I have a long 1-d numpy array with some 10% missing values. I want to change its missing values (np.nan) to other values repeatedly. I know of two ways to do this:
data[np.isnan(data)] = 0 or the function
np.copyto(data, 0, where=np.isnan(data))
Sometimes I want to put zeros there, other times I want to restore the nans.
I thought that recomputing the np.isnan function repeatedly would be slow, and it would be better to save the locations of the nans. Some of the timing results of the code below are counter-intuitive.
I ran the following:
import numpy as np
import sys
print(sys.version)
print(sys.version_info)
print(f'numpy version {np.__version__}')
data = np.random.random(100000)
data[data<0.1] = 0
data[data==0] = np.nan
%timeit missing = np.isnan(data)
%timeit wheremiss = np.where(np.isnan(data))
missing = np.isnan(data)
wheremiss = np.where(np.isnan(data))
print("Use missing list store 0")
%timeit data[missing] = 0
data[data==0] = np.nan
%timeit data[wheremiss] = 0
data[data==0] = np.nan
%timeit np.copyto(data, 0, where=missing)

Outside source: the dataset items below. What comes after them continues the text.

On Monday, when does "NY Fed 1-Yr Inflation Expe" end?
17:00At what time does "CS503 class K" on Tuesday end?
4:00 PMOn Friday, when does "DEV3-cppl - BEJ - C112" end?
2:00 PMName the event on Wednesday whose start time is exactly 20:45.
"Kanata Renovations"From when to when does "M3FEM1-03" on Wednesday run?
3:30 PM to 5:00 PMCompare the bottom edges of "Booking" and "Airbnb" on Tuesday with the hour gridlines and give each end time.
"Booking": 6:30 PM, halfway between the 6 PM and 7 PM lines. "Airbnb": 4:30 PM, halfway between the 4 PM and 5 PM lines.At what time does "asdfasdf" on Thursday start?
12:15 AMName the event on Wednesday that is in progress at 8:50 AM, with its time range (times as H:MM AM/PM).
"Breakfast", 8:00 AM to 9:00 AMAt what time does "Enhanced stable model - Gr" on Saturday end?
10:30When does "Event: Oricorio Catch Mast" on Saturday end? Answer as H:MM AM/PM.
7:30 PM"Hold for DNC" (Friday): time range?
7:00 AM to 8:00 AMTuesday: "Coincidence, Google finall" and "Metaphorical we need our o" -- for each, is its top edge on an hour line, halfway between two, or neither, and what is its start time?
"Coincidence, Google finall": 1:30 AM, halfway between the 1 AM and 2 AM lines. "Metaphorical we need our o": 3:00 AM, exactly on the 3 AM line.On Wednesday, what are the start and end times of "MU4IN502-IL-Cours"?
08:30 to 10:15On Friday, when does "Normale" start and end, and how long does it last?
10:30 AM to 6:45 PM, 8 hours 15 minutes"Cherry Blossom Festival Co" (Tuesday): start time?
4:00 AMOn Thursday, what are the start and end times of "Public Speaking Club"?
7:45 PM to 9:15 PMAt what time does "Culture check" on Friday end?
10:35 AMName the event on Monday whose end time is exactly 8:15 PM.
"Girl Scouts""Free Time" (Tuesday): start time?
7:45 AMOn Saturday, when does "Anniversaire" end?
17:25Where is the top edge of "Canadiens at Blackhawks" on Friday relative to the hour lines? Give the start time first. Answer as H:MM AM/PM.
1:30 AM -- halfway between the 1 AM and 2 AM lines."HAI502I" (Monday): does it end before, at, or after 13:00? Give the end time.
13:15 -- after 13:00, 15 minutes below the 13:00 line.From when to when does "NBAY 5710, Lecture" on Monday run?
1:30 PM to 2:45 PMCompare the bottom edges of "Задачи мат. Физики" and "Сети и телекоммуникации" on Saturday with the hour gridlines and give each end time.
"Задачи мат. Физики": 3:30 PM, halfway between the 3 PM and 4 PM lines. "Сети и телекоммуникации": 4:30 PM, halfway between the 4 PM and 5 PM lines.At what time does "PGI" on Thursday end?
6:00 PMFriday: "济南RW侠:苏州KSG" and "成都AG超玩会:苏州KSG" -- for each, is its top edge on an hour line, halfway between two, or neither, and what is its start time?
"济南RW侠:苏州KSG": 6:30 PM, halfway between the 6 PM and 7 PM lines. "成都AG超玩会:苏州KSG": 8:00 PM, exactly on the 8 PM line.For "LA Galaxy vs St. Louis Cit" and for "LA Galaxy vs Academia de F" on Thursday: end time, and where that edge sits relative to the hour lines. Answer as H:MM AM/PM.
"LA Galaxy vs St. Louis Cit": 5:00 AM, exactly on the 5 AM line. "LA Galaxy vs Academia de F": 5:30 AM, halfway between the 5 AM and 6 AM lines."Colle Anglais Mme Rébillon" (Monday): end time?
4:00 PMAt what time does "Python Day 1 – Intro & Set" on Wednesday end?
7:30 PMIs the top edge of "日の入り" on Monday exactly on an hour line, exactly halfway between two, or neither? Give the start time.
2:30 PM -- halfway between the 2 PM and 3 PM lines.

print("Use isnan function store 0")
data[data==0] = np.nan
%timeit data[np.isnan(data)] = 0
data[data==0] = np.nan
%timeit np.copyto(data, 0, where=np.isnan(data))
print("Use missing list store np.nan")
data[data==0] = np.nan
%timeit data[missing] = np.nan
data[data==0] = np.nan
%timeit data[wheremiss] = np.nan
data[data==0] = np.nan
%timeit np.copyto(data, np.nan, where=missing)
print("Use isnan function store np.nan")
data[data==0] = np.nan
%timeit data[np.isnan(data)] = np.nan
data[data==0] = np.nan
%timeit np.copyto(data, np.nan, where=np.isnan(data))
And I got the following output (I have taken the liberty to add numbers to the timing lines, so that I can refer to them later):
3.7.3 | packaged by conda-forge | (default, Jul 1 2019, 22:01:29) [MSC v.1900 64 bit (AMD64)]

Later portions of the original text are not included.